What you should do:
Begin at the first line of the data and copy each line through the one containing "screwdriver [526,1358,800,1402]", that line included, with no pictures.

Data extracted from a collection
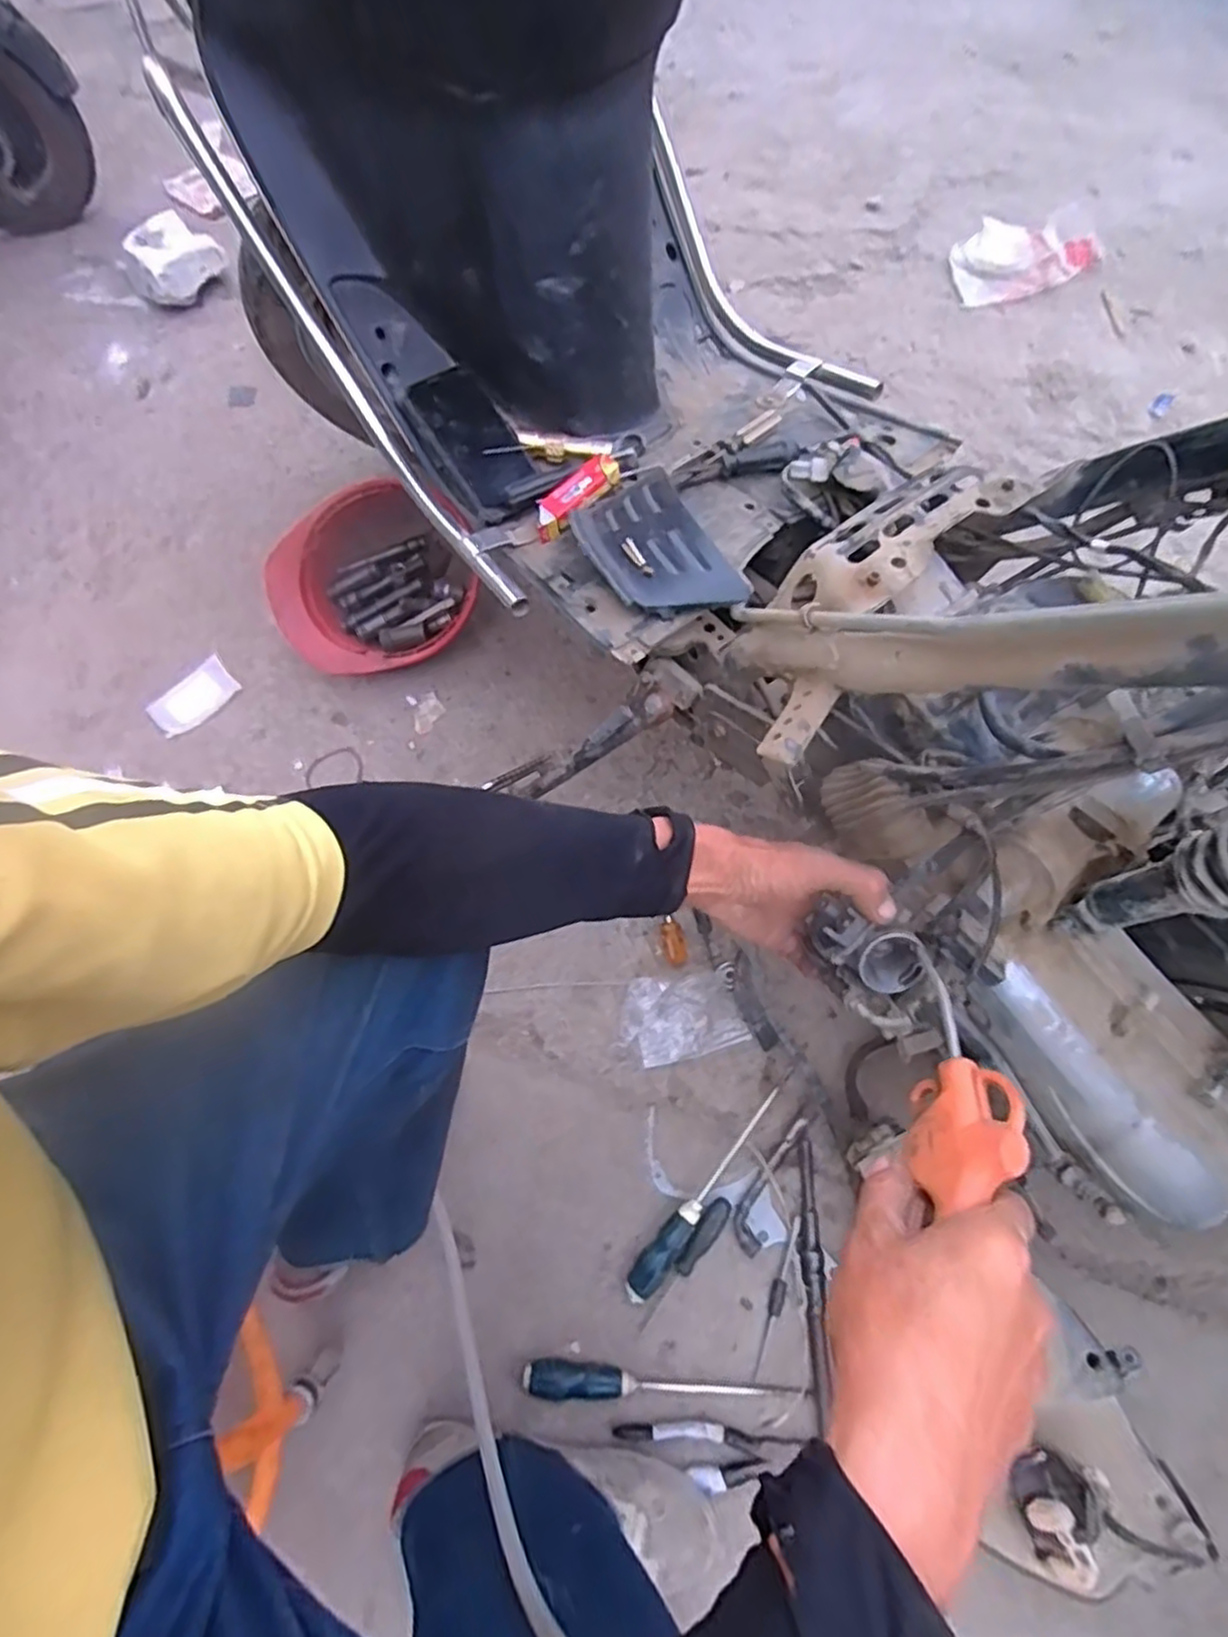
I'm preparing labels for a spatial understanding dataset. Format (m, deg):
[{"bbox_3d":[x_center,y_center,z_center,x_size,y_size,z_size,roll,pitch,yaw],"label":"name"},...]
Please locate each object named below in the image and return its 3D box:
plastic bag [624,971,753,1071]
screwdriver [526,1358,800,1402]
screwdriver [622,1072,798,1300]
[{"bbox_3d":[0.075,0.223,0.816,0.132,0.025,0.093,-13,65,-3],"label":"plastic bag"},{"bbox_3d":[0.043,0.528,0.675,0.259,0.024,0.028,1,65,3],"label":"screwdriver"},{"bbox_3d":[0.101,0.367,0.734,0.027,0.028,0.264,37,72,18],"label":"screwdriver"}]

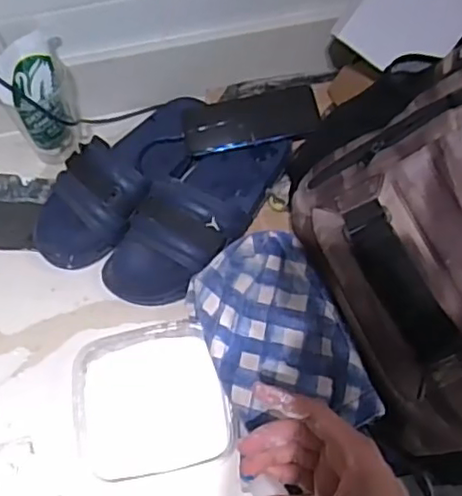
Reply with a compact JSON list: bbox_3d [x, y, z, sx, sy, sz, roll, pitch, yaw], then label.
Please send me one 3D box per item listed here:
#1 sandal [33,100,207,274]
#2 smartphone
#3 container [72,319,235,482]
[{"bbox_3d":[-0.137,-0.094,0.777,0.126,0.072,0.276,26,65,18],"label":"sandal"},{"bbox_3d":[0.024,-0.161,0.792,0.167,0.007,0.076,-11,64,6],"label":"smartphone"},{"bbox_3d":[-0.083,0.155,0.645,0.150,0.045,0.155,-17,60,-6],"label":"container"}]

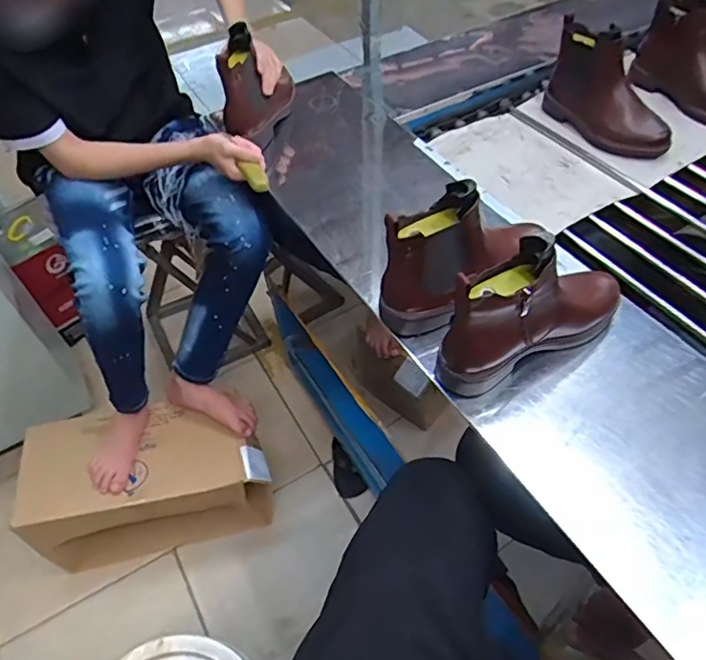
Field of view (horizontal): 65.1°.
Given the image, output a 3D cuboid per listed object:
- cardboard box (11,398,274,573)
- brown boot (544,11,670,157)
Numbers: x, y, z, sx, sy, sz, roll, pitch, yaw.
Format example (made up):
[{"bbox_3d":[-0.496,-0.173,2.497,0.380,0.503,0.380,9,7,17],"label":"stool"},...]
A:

Answer to this problem:
I'm preparing labels for a spatial understanding dataset. Format (m, deg):
[{"bbox_3d":[x_center,y_center,z_center,x_size,y_size,z_size,roll,pitch,yaw],"label":"name"},...]
Please locate each object named below in the image and return its 3D box:
plastic bag [624,971,753,1071]
screwdriver [526,1358,800,1402]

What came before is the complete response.